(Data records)
------------------------------------------------------------

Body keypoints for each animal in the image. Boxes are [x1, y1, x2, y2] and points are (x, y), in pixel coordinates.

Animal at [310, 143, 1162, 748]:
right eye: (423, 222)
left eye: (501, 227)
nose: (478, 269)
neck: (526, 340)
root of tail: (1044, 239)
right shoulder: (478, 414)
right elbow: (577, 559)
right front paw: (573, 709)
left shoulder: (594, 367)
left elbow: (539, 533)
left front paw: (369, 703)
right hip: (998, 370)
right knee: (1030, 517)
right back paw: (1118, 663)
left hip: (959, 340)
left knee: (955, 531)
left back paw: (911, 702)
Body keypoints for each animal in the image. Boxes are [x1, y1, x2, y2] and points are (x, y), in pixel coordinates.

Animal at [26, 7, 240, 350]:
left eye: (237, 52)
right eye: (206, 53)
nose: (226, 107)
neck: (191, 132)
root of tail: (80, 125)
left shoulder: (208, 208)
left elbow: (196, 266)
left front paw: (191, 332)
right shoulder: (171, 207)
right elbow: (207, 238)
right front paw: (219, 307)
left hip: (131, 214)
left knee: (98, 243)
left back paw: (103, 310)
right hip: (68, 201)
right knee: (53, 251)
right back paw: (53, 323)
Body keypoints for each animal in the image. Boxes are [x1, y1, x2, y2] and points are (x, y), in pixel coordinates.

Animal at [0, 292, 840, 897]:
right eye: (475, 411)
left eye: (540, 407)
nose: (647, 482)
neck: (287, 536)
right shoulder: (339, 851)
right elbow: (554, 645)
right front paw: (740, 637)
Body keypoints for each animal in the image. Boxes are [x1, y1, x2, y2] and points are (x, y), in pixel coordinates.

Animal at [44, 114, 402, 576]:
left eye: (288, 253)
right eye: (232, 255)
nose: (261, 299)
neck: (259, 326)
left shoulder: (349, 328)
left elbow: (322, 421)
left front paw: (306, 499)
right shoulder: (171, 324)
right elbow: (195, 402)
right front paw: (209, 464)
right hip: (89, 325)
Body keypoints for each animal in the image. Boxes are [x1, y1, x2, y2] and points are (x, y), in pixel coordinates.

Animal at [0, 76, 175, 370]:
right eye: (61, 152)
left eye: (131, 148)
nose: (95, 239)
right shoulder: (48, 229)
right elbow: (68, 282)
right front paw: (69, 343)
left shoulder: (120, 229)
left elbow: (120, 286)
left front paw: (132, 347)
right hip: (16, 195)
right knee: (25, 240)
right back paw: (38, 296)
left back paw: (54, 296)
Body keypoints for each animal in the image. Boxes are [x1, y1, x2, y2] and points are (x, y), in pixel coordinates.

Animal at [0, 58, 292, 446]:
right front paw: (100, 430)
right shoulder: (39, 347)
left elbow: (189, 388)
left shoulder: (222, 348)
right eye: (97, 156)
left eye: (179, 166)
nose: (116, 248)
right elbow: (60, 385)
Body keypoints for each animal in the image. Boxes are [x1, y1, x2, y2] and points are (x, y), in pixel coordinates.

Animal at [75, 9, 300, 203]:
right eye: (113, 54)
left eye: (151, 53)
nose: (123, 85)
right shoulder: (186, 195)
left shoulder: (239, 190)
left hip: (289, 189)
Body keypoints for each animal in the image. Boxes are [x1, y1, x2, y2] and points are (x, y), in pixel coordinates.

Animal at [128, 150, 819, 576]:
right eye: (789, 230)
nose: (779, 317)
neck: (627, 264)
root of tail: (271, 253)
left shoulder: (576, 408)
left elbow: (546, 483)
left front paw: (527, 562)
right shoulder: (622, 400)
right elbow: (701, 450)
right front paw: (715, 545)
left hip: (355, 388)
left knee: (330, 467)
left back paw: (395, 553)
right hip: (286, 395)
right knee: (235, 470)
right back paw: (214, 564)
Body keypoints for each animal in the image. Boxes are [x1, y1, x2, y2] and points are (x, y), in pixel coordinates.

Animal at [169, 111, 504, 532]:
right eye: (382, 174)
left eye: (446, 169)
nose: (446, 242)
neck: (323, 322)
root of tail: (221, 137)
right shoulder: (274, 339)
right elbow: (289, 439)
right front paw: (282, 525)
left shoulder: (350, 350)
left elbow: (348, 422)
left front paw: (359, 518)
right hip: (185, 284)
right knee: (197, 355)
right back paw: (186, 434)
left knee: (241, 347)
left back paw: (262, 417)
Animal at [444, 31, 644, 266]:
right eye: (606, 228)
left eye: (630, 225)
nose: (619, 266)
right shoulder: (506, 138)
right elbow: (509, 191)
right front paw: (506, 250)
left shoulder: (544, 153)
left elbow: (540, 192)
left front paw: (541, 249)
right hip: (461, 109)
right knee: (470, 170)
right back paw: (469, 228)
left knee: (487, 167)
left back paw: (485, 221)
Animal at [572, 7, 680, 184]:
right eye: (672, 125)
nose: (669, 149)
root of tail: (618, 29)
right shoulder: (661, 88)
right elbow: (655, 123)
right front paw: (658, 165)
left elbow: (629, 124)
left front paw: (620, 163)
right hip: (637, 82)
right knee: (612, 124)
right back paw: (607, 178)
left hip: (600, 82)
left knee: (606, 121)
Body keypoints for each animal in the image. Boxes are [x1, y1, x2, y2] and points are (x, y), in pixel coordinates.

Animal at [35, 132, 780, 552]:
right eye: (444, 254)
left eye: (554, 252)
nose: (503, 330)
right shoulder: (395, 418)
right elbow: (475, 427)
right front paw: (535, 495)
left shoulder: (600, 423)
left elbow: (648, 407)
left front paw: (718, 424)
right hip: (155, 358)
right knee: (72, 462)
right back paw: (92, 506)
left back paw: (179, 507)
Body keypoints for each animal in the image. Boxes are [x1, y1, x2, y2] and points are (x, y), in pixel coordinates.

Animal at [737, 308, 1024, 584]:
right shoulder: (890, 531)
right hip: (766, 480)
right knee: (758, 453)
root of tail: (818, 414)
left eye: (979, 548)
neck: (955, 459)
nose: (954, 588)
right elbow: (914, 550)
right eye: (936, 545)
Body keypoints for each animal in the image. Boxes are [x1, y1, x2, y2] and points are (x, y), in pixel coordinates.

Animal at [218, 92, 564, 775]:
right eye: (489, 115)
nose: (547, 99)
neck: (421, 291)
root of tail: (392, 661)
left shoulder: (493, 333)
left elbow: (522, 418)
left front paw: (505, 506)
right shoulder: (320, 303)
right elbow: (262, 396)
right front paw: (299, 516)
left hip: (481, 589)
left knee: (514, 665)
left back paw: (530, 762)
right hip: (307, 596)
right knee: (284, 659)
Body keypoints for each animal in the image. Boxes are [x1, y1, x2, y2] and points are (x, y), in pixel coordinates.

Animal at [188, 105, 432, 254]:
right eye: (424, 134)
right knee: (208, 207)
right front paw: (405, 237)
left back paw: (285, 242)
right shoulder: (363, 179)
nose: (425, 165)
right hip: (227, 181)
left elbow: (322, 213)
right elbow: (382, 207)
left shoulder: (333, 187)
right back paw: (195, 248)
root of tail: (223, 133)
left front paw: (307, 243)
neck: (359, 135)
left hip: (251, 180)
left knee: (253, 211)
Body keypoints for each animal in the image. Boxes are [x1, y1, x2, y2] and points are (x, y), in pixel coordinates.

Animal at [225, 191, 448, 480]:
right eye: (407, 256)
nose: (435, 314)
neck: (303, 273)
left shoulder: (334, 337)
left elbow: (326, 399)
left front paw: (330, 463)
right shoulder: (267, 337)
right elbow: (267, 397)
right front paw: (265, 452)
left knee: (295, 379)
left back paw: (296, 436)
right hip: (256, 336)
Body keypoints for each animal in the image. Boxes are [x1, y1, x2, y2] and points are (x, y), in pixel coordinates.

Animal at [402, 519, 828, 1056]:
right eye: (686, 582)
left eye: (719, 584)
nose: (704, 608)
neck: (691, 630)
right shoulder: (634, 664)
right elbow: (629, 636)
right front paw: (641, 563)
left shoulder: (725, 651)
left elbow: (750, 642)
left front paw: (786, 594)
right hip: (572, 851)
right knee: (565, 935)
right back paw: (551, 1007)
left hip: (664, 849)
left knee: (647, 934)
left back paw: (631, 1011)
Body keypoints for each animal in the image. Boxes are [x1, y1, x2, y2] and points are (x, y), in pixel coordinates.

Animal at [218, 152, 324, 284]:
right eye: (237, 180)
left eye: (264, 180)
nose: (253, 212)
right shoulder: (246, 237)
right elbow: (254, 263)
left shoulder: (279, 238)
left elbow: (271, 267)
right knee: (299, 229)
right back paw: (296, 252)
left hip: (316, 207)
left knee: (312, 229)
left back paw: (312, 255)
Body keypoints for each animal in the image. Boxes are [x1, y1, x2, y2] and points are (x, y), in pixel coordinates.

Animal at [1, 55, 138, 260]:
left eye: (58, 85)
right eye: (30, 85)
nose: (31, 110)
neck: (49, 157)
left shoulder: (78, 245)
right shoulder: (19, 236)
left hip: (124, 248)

------------------------------------------------------------

YOUR GOAL:
A single figure is required: how many lines above contain the word "tail".

SOLUTION FOR THIS PROBLEM:
8